# [Instrucciones de trabajo]
Reproduce tal cual el fragmento del texto sobre la renta petrolera que va desde "Las empresas petroleras" hasta "una potencia energética.", ambos incluidos.

Las empresas petroleras de Vaca Muerta han acordado con la provincia de Neuquén un adelanto de US$154,5 millones para la realización de obras en rutas. Este acuerdo se sitúa en un contexto donde la Argentina tiene la posibilidad de convertirse en una potencia energética.
Sin embargo, se plantea un debate fundamental sobre la distribución de la renta generada por los recursos naturales del país. Se argumenta que el subsidio no debe ser visto solo como una ayuda estatal al consumidor, sino como un mecanismo de distribución social de la riqueza que proviene de estos recursos estratégicos, que pertenecen a todos los argentinos.
Es crucial diferenciar entre la renta extraordinaria que generan estos recursos y los costos de producción. Aunque las empresas deben recuperar sus inversiones y obtener ganancias razonables, se discute quién se queda con la parte de la renta que excede esos costos. La explotación de recursos como el petróleo y el gas no solo depende de la inversión empresarial, sino también de la localización y existencia de estos recursos en el territorio argentino.
La producción energética implica costos concretos, incluyendo extracción, transporte y mantenimiento. No se cuestiona la legitimidad de las ganancias empresariales, sino la apropiación exclusiva de la renta extraordinaria que debería, al menos en parte, retornar a los argentinos, quienes son los verdaderos propietarios de estos recursos naturales.

# [Material proporcionado]
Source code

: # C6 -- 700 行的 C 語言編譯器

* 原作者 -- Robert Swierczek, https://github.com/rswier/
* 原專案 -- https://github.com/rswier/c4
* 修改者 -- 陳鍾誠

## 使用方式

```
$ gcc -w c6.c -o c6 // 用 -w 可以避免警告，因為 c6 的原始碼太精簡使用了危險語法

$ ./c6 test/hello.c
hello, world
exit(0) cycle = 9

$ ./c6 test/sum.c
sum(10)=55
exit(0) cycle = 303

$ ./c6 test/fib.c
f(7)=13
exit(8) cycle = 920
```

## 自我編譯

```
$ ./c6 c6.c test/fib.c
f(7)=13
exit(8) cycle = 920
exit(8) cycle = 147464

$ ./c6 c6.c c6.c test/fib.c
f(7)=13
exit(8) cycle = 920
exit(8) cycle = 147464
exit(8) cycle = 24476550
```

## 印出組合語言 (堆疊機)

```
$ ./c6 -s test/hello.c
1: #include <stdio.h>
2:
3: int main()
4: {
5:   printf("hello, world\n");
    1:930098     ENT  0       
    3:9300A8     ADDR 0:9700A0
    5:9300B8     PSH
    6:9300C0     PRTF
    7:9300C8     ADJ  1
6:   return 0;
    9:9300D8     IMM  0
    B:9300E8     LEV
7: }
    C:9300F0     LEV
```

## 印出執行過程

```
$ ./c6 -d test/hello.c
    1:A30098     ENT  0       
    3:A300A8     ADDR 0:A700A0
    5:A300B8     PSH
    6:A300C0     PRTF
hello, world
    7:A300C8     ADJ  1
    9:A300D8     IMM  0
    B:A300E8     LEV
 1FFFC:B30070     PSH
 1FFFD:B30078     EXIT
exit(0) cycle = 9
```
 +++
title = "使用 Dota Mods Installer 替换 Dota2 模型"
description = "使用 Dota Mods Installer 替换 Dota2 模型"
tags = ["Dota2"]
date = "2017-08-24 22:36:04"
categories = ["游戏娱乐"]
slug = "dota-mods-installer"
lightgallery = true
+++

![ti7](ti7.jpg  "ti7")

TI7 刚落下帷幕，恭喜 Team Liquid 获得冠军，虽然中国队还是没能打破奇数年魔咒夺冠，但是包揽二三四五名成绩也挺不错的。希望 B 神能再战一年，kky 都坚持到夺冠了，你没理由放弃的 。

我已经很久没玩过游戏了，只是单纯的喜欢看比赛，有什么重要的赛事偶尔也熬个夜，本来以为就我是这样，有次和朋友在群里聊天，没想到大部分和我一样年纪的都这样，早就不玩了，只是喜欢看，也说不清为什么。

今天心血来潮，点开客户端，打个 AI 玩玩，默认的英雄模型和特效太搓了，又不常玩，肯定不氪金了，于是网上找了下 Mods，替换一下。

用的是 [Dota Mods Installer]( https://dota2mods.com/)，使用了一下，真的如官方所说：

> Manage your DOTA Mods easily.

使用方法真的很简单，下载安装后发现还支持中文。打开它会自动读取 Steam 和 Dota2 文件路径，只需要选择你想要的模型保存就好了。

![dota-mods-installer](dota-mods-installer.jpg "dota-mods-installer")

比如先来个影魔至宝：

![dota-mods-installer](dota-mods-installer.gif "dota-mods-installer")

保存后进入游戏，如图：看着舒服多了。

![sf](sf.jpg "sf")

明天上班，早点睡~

# [Solución del problema]
Las empresas petroleras de Vaca Muerta han acordado con la provincia de Neuquén un adelanto de US$154,5 millones para la realización de obras en rutas. Este acuerdo se sitúa en un contexto donde la Argentina tiene la posibilidad de convertirse en una potencia energética.